Buch: Elvis Presley, Richard Nixon, and the American Dream

Man kann durchaus verstehen, wenn jemand angesichts der turbulenten Ereignisse der just vergangenen Monate betont, er wäre des Themas „US-Präsidenten“ völlig überdrüssig. Es gab jedoch glücklicherweise auch andere Geschehnisse rund um das sogenannte Weiße Haus. Blicken wir um nur wenig mehr als fünfzig Jahre zurück, fand dort eine durchaus denkwürdige Begegnung statt – der König besuchte den Präsidenten, will heißen, der seinerzeit amtierende US-Präsident Richard Nixon gewährte „King“ Elvis Presley eine Art Audienz. Viele Anekdoten und Gerüchte rankten sich bislang um dieses historische Treffen, wobei manches Mal Wahrheit und Dichtung verschmolzen. Wie man diesem Buch nun entnehmen kann, lief alles weniger dramatisch ab, als vermutet. Die zwei Autoren holen jedenfalls weit aus, und schildern die Werdegänge beider Persönlichkeiten sehr detailliert. Über Elvis‘ musikalische Entwicklung existiert bereits genug Material und Wissen, und so richtig neue Tatsachen entnimmt man den Ausführungen nicht; Richard Nixons politischen Weg wird man dagegen wesentlich neugieriger verfolgen. Auf Parallelen wie die ärmliche Herkunft und strenge Erziehung wird hingewiesen, und dann werden natürlich die prägenden Eckpunkte der jeweiligen Karriere ausführlich beschrieben, auch über das hier thematisierte Treffen hinaus. Die eigentliche Begegnung zwischen Elvis und Präsident Nixon am 21. Dezember 1970 erfährt eine nur relativ kurze Darstellung. Allerdings wird manches bestätigt, was bisher nur als Gerücht in Umlauf war, also Elvis‘ Geschenk an Nixon (ein Colt .45 aus dem Zweiten Weltkrieg), seine Zusicherung zur Unterstützung des Präsidenten, sein Wunsch nach einem Abzeichen der damaligen Behörde „Bureau of Narcotics and Dangerous Drugs“ (heute „Drug Enforcement Administration“, DEA), usw. Auch die entspannte Stimmung während des Treffens wird hervorgehoben, und der kleine Fototeil mit den sechs s/w-Bildern spiegelt diese lockere Atmosphäre wider.

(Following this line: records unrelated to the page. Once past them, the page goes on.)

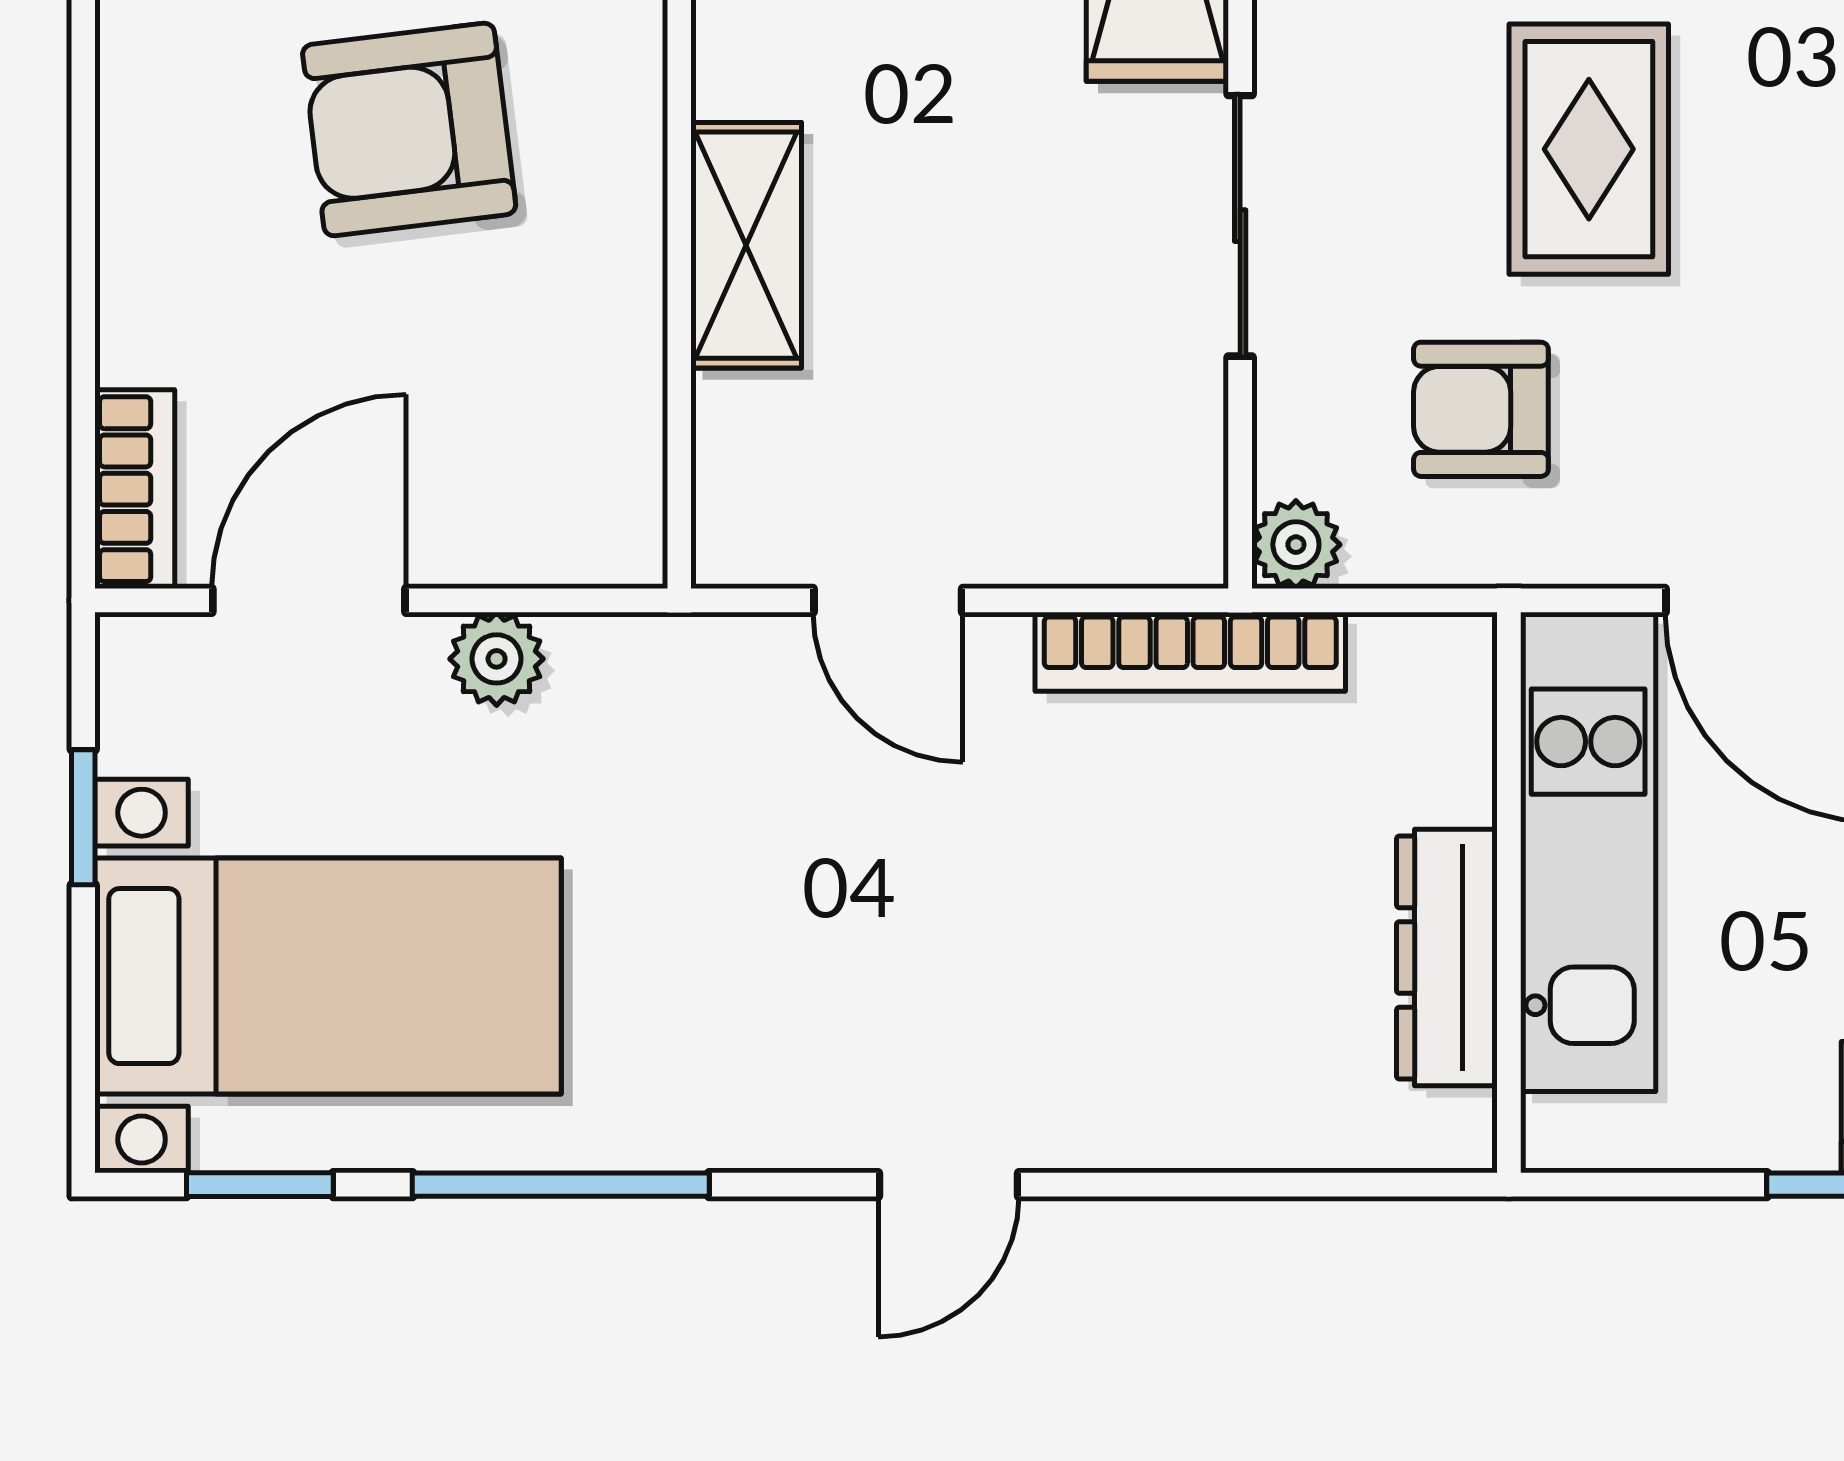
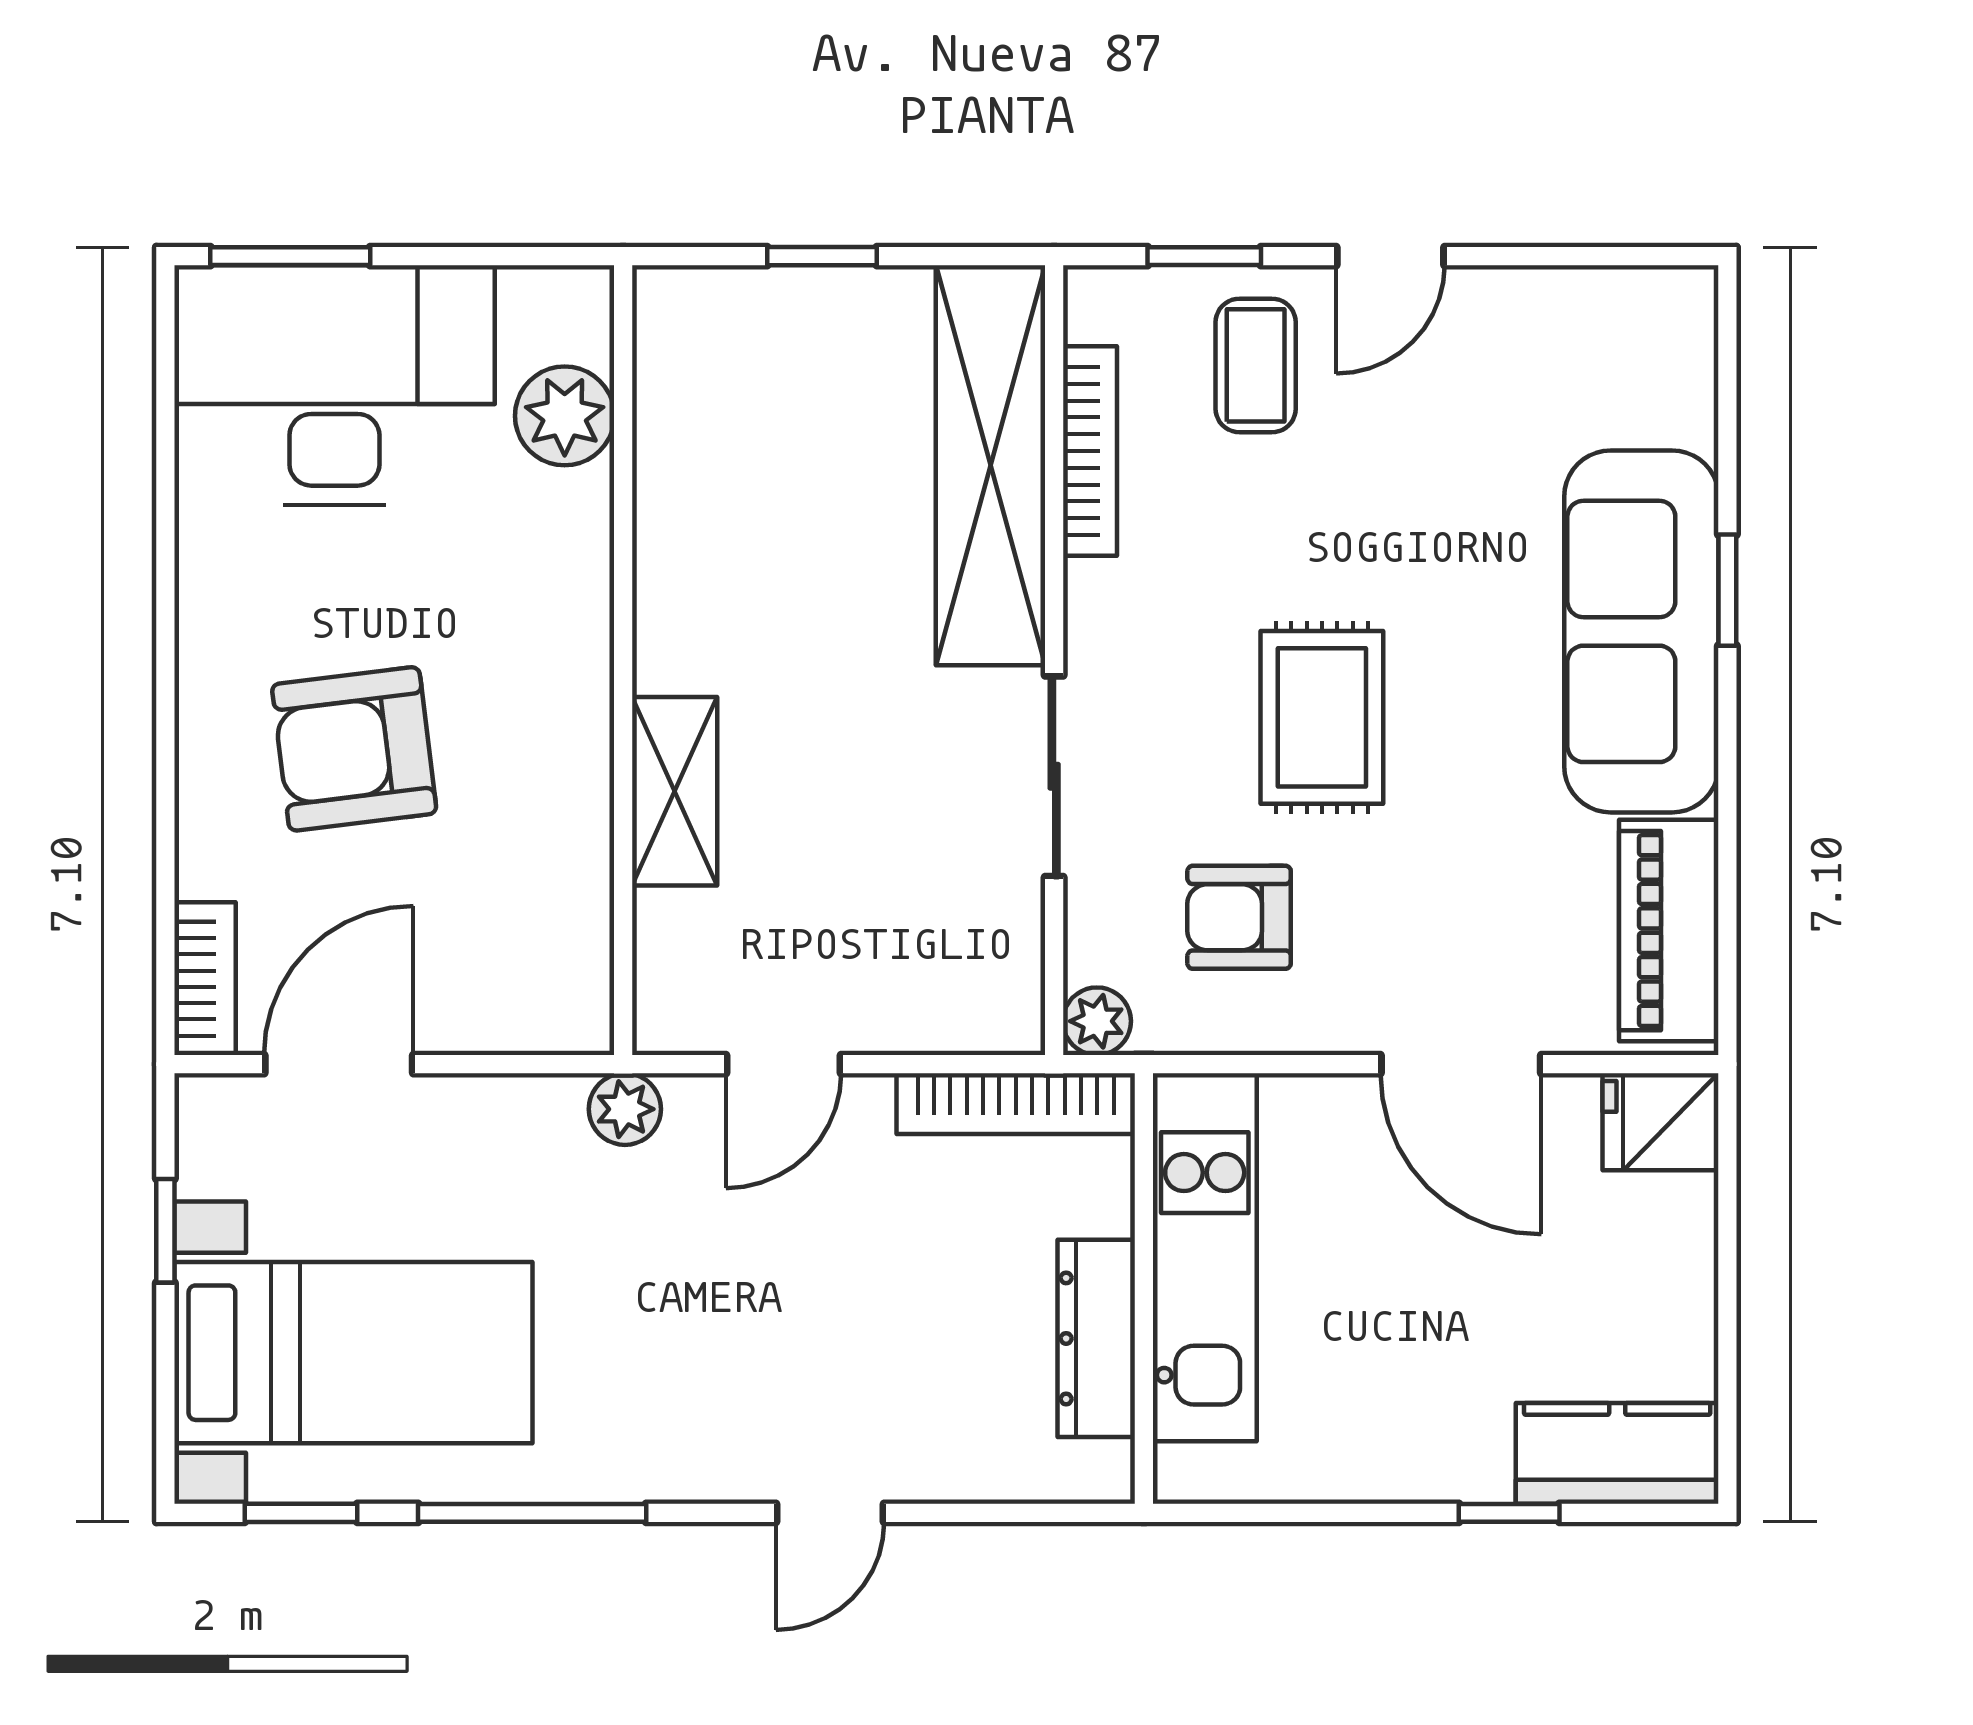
armchair: (409, 129) -> (354, 749), moved
door: (888, 600) -> (783, 1064), hinge flipped
plant: (497, 659) -> (625, 1109), moved
kitchen unit: (1588, 852) -> (1205, 1257), moved
wall: (1509, 893) -> (1144, 1289), moved
dresser: (1447, 957) -> (1096, 1338), moved

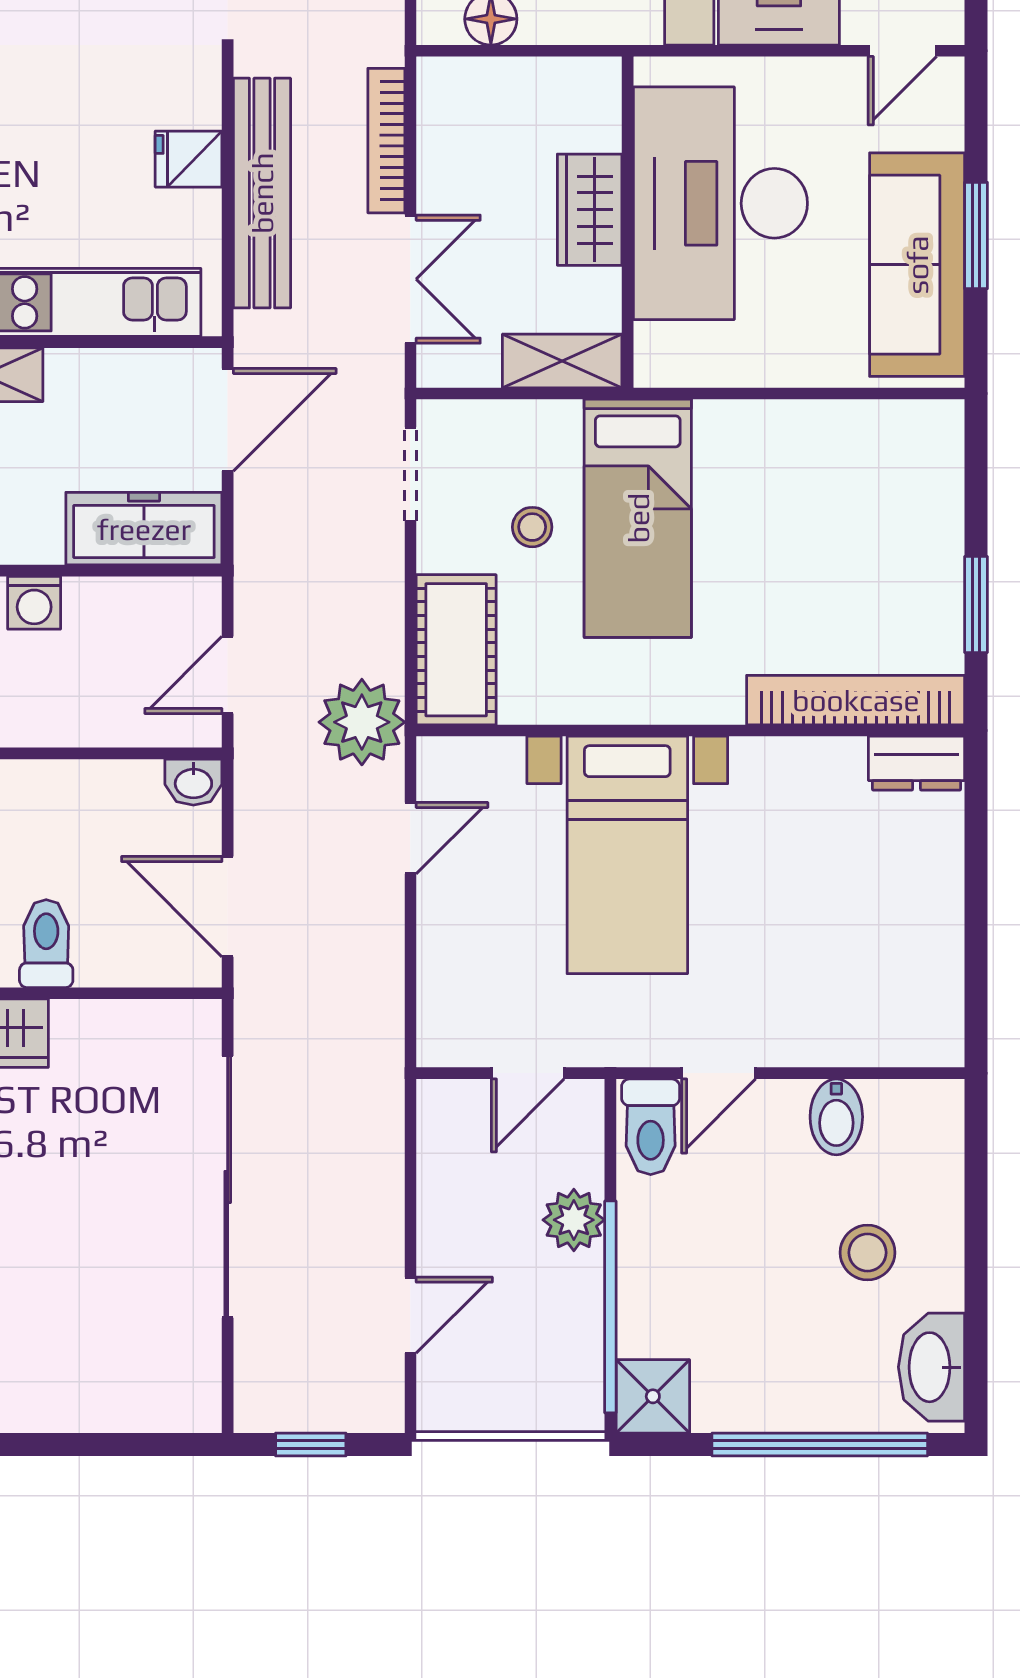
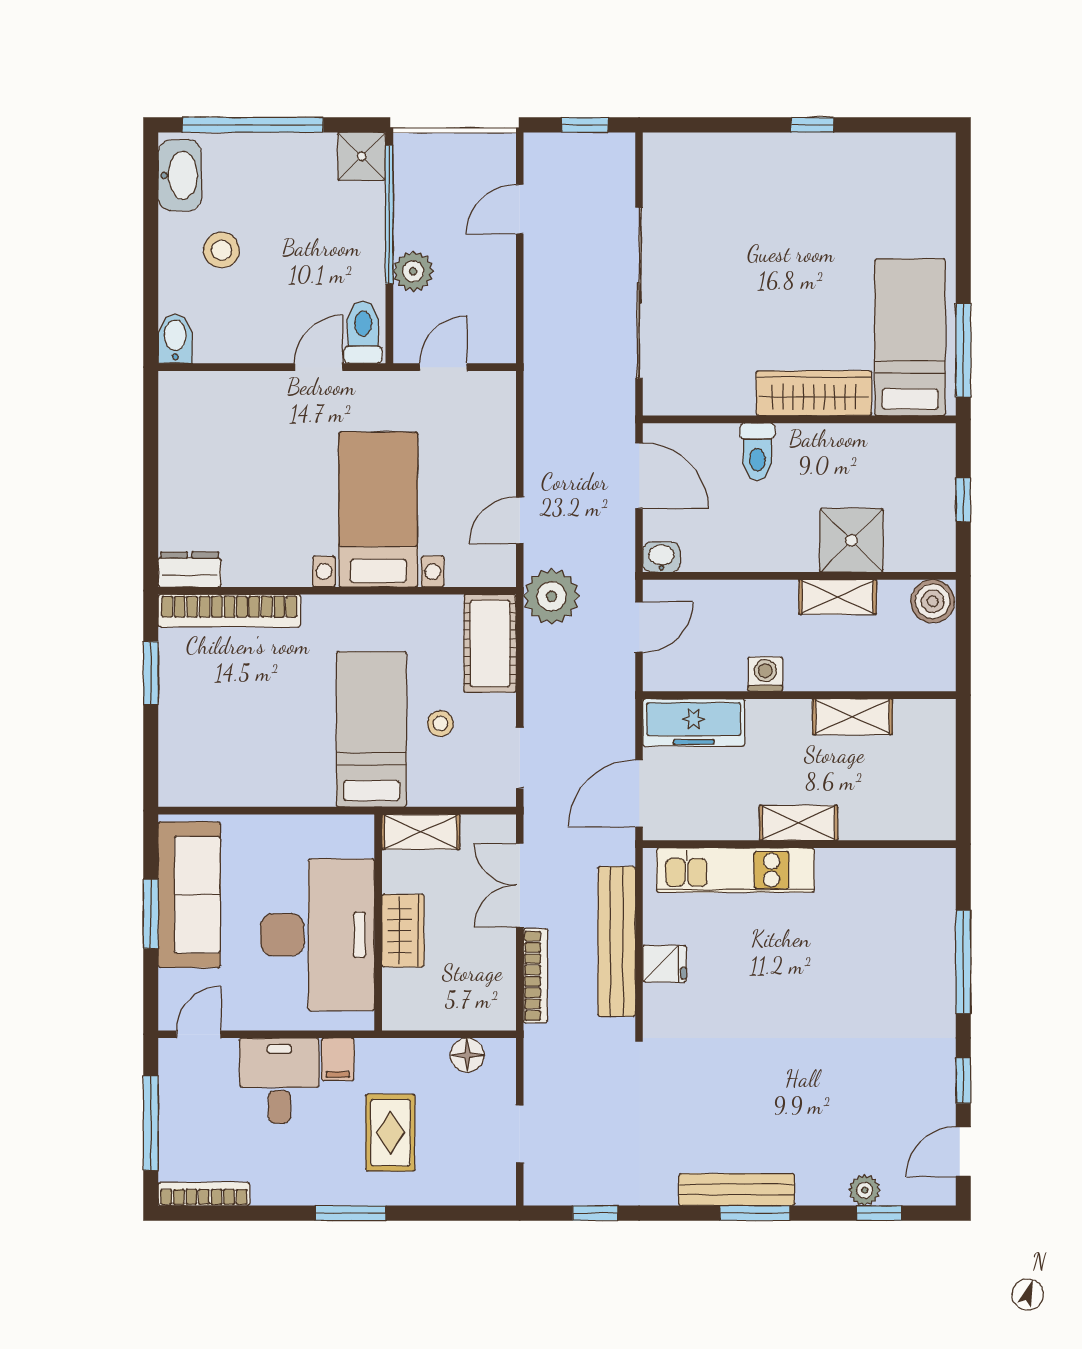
bidet: (836, 1117) -> (175, 339), moved

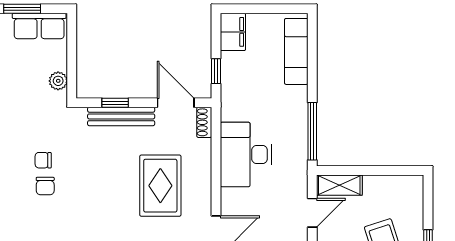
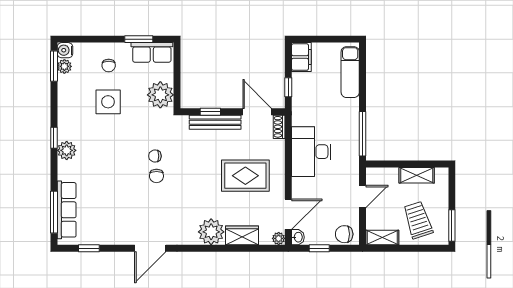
plant: (58, 81) -> (160, 95), width x1.87, depth x1.87
shelving: (339, 185) -> (417, 175), moved
rug: (160, 186) -> (245, 176), turned 90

Auf den Besuch beim FBI – eine Woche später – wird ebenfalls kurz eingegangen. Geradezu imposant wirkt der umfangreiche Dokumententeil, worin man neben Kopien von Elvis‘ auf American Airlines-Papier handgeschriebenen Brief an den Präsidenten, bis hin zu Nixons Dankschreiben nach dem Besuch, die Korrespondenz abgedruckt findet, dazu auch spätere Antworten des US-Finanzministeriums an die Autorin.